All was going well until Izenbaard turned onto a dirt path owned by Consumers Energy. The ATV flipped. Kadau was injured.
Kadau sued Izenbaard and his wife. Izenbaard contacted his homeowners insurer, Fremont. Fremont named the Izenbaards and Kadau as defendants in a declaratory judgment action.
The policy provision at issue, in a nutshell, provided that an “insured location” is the insured’s “residence premises,” and also is “any premises used by you in connection with” the residence premises.
Fremont thought it was in good shape in the trial court. The accident occurred about 1,000 feet away from Izenbaard’s house on property owned by someone else.
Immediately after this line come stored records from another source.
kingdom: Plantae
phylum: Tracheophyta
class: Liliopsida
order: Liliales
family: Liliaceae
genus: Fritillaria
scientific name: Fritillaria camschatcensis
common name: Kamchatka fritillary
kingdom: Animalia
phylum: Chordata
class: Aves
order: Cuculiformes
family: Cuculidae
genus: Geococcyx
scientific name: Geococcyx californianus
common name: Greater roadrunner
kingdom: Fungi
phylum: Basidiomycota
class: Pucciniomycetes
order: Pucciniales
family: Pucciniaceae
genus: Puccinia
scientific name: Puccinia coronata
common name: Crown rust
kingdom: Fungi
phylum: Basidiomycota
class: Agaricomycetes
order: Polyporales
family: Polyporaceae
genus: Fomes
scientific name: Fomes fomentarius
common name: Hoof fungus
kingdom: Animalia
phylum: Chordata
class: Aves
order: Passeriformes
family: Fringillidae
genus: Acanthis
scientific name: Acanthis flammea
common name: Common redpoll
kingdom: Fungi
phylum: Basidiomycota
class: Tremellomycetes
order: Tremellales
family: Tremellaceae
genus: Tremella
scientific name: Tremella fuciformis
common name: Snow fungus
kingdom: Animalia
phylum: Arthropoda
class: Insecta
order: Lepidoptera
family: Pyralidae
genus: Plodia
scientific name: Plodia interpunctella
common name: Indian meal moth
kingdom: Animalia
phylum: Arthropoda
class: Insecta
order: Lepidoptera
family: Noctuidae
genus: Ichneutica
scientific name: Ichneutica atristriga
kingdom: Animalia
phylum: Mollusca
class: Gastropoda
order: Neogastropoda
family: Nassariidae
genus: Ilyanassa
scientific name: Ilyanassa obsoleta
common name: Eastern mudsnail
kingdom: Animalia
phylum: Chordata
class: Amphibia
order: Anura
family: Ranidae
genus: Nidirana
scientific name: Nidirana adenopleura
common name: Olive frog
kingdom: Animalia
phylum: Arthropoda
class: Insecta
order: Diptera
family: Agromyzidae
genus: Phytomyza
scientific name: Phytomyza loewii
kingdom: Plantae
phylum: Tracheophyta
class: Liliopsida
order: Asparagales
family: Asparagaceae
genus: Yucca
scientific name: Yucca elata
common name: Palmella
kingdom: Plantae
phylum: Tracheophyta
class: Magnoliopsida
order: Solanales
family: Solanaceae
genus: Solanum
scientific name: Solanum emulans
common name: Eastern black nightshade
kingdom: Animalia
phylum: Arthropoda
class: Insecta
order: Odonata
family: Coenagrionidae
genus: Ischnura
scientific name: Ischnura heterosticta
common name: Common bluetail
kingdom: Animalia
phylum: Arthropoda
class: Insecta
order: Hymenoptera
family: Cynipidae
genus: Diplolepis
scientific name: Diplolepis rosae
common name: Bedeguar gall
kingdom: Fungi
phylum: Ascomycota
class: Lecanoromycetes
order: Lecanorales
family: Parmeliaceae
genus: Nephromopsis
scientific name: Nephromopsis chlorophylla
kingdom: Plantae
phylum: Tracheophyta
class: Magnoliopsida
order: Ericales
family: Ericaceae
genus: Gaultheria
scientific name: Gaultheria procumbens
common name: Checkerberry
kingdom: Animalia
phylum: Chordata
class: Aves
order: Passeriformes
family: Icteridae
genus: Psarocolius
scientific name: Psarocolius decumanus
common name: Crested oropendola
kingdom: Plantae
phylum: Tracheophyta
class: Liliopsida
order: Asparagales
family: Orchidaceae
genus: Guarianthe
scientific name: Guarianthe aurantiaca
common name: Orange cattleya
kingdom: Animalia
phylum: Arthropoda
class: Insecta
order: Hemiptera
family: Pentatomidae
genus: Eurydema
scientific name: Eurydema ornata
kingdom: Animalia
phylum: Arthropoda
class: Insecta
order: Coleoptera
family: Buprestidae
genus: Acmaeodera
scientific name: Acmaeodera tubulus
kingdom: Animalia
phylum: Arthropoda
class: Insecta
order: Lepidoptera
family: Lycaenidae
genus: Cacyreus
And the property can’t be a “premises” because there are no buildings on it.
The trial court said that coverage must be provided if the accident occurred on a “premises” used in connection with Izenbaard’s residence.
The trial court seized on the word “premises” and observed that courts and dictionaries have defined the word in various ways, and the policy didn’t define the word at all.
The court concluded that the term “premises” was ambiguous and must be construed against Fremont and in favor of coverage for Kadau’s accident.
Fremont fared better in the Court of Appeals.
We’ve got an issue of first impression, said the COA. There is no published Michigan case addressing the matter, the COA observed.
And, the unpublished Court of Appeals opinions and authority from other jurisdictions that the parties cited didn’t “specifically address the meaning of the term ‘premises,'” the COA explained in Fremont Ins. Co. v. Izenbaard, et al., an unpublished per curiam opinion.
The COA consulting several dictionaries. Definitions of “premises” contemplate buildings on land. A “structure” can be a building but it can also be other things, like the power lines and towers that ran along the dirt trail on which Kadau was injured.
Because “premises” is defined in terms of buildings and land, not structures and land, the dirt trail was not a premises even though there were structures on it, the COA concluded.
So, the COA ruled, Fremont is off the hook.
The decision is a decent exercise in construing a contract, but it left a loose end.
If there’s no published authority in Michigan, and nothing on point from other jurisdictions (in other words, no binding precedent) why continue to add to a growing body of persuasive authority on the issue?
Why not issue the decision for publication?